It took me all of Toni Morrison’s latest novel, A Mercy, to figure out what the title referred to. Life doesn’t show much mercy on the tragic characters who people Morrison’s narrative, set in early America, when life’s cruelties were bleakly unforgiving. I initially assumed Morrison’s title was ironic, like that of Annie Dillard’s The Living, which seems to feature more deaths than it does lives. But Morrison’s novel is not a piece of irony, and neither is its title. There is a poignant mercy in A Mercy, even if it takes the entire novel for readers to realize it.
Morrison’s novel opens with Florens, a lovesick teenage slave, setting off to find the object of her affection, a freeborn African-American blacksmith who had been hired by her master to construct an iron gate at the entrance of his palatial new home. Despite her infatuation, Florens’ mission is dire. Her master, a trader named Jacob Vaark, has succumbed to infection before occupying the new home he built with a fortune amassed from speculation in the slave trade, and now his wife–Florens’ mistress, Rebekka–is dying of the same illness. Believing the blacksmith who wrought the gate at the entrance to her husband’s doomed mansion will be able to heal her sickness, Rebekka sends Florens on a solitary errand to fetch him.

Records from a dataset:
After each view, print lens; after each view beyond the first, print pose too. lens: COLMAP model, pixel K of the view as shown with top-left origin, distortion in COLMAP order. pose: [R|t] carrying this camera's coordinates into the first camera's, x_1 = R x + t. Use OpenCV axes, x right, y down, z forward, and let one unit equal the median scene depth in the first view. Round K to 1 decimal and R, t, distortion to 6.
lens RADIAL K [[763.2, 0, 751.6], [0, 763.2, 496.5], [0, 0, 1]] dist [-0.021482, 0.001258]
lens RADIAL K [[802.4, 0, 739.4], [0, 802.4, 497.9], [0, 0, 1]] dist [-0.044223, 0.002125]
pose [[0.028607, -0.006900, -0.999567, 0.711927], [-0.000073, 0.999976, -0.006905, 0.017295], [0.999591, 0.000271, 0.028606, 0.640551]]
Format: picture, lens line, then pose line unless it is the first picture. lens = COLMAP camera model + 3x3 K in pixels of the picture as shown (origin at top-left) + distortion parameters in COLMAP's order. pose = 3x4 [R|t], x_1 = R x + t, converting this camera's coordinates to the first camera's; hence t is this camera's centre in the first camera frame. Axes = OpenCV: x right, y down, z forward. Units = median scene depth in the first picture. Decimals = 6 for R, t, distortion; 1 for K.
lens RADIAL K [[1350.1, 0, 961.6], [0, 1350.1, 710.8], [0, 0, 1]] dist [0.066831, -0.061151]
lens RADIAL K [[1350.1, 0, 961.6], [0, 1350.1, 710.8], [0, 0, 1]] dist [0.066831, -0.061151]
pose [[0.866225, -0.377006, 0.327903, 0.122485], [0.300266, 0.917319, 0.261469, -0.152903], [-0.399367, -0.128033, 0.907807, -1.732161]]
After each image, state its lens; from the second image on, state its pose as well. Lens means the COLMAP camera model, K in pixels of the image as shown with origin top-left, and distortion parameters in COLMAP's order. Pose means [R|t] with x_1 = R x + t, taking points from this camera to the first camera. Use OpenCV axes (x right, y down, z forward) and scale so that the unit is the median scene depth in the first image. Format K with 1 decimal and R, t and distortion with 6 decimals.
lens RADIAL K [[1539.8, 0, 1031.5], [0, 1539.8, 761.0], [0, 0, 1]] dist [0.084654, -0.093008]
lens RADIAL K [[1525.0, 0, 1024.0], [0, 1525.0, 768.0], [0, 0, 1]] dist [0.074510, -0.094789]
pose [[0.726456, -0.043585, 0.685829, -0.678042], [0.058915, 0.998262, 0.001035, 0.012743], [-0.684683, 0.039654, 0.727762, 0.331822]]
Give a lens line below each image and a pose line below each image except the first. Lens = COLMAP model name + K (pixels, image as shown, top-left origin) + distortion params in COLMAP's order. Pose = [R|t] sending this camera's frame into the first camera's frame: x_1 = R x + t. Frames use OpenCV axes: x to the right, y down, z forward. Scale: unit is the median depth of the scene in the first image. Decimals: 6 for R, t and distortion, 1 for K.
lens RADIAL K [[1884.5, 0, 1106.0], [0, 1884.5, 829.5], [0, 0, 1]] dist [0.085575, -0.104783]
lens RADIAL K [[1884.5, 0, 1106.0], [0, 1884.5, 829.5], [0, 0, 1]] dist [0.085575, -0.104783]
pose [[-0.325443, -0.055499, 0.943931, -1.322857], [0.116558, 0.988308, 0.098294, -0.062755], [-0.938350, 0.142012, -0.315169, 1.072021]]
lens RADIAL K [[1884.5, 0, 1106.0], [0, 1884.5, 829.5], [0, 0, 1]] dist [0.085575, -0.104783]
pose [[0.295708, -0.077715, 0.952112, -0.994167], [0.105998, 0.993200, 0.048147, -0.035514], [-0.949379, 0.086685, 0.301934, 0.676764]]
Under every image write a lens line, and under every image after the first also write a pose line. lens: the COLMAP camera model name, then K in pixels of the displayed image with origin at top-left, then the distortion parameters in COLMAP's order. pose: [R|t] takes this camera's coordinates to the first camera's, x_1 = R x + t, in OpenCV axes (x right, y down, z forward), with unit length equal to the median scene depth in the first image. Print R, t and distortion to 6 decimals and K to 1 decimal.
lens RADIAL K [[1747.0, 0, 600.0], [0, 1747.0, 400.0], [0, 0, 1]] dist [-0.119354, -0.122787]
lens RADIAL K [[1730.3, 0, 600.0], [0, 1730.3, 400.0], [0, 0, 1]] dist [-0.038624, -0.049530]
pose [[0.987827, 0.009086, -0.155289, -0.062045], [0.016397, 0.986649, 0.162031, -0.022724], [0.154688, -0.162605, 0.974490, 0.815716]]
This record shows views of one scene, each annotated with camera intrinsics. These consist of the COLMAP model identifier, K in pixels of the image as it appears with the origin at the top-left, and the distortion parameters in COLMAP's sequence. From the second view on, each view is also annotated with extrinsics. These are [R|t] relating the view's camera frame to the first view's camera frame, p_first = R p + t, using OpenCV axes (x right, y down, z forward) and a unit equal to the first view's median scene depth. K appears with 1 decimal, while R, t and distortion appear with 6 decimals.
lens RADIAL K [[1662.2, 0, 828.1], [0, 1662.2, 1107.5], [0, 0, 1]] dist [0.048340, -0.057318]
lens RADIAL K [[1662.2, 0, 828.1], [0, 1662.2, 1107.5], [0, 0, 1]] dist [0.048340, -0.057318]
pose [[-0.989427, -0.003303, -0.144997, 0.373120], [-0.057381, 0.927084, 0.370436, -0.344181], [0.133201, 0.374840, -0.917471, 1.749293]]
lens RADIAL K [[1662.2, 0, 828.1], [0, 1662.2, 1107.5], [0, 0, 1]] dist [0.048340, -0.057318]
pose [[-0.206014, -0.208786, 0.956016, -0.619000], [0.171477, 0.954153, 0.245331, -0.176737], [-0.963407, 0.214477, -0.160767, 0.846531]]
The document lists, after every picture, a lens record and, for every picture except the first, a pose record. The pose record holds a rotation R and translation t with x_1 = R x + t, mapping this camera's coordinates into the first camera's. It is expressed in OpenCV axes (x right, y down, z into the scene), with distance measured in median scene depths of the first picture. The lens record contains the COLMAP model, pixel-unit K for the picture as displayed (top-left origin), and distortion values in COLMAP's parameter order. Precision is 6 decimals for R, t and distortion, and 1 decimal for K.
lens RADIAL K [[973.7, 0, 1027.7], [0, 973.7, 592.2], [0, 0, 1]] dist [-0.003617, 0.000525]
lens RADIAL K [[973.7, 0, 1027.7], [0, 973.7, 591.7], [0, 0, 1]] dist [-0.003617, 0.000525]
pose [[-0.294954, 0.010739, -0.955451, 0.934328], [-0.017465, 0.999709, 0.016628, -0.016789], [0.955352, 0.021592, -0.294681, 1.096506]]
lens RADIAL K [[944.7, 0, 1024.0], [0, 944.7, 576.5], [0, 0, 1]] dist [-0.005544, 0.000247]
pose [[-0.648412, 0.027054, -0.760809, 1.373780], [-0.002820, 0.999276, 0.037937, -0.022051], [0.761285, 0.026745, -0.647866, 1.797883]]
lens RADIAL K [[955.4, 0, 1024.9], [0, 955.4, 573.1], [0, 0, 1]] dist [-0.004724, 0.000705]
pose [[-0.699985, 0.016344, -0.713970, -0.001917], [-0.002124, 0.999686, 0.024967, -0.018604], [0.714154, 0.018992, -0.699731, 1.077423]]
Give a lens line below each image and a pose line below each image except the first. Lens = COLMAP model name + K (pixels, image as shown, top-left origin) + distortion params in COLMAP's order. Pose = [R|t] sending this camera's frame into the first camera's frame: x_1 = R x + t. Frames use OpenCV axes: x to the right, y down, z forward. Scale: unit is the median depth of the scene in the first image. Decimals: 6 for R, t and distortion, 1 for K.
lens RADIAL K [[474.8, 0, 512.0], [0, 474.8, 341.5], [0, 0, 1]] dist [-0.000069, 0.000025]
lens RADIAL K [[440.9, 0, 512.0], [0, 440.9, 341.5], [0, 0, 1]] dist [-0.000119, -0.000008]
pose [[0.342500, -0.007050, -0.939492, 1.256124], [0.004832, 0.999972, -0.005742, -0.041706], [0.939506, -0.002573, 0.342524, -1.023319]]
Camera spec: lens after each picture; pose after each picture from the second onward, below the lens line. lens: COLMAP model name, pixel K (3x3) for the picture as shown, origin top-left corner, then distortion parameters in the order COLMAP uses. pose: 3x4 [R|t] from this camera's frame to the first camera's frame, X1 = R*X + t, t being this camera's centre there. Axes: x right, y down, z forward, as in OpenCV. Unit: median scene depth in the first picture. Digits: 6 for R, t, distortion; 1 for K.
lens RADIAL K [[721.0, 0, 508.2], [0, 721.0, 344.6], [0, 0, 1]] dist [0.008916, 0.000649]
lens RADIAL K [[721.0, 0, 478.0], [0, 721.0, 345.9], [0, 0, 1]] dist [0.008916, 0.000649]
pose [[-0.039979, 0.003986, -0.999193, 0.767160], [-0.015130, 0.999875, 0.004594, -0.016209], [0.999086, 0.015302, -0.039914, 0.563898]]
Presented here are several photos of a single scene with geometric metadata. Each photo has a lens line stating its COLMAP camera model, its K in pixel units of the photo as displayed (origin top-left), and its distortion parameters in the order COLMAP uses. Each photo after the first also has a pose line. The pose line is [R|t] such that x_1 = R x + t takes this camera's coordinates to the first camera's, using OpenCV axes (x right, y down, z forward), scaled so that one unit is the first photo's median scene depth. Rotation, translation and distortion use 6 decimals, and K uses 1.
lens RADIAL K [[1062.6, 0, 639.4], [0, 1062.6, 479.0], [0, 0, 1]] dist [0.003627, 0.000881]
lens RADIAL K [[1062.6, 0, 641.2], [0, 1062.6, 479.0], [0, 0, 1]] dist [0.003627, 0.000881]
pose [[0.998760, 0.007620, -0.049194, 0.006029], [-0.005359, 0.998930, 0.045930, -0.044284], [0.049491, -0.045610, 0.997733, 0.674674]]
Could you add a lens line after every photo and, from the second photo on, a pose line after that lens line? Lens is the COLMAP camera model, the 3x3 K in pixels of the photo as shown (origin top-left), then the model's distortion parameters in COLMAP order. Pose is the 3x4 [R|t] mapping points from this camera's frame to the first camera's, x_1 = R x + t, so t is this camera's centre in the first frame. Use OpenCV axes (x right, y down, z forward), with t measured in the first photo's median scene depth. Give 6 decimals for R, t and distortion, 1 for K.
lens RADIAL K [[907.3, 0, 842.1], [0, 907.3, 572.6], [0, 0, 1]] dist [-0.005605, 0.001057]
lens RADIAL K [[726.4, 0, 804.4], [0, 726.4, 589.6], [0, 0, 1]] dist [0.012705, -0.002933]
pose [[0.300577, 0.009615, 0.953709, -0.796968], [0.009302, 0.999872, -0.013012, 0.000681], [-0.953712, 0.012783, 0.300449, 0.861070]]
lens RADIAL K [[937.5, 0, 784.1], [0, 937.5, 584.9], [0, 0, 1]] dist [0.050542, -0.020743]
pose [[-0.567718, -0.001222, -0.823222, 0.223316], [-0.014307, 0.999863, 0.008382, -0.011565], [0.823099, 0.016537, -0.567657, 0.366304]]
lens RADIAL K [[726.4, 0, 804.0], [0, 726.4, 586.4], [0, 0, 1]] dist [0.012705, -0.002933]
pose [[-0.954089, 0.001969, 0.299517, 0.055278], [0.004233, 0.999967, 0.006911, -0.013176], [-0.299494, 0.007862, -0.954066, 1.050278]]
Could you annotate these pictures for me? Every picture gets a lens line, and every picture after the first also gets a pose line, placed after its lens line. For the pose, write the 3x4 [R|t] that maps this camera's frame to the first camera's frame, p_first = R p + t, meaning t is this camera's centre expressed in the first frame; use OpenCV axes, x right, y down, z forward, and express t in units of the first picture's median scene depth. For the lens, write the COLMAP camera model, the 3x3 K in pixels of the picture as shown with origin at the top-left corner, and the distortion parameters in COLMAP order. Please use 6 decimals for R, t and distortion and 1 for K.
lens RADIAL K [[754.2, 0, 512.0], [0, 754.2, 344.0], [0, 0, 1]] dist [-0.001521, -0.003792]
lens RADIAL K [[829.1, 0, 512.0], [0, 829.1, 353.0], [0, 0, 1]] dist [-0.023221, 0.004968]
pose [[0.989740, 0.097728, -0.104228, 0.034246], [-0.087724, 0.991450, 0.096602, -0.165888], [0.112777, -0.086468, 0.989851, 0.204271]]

§ Exercise goal
Write out the passage about A Mercy again, beginning at the words "It took me all" and stopping after "to realize it.". Swap every occurrence of "title" in that span for "name". These items are separate material and have no connection to the text.

§ Solution to the exercise
It took me all of Toni Morrison’s latest novel, A Mercy, to figure out what the name referred to. Life doesn’t show much mercy on the tragic characters who people Morrison’s narrative, set in early America, when life’s cruelties were bleakly unforgiving. I initially assumed Morrison’s name was ironic, like that of Annie Dillard’s The Living, which seems to feature more deaths than it does lives. But Morrison’s novel is not a piece of irony, and neither is its name. There is a poignant mercy in A Mercy, even if it takes the entire novel for readers to realize it.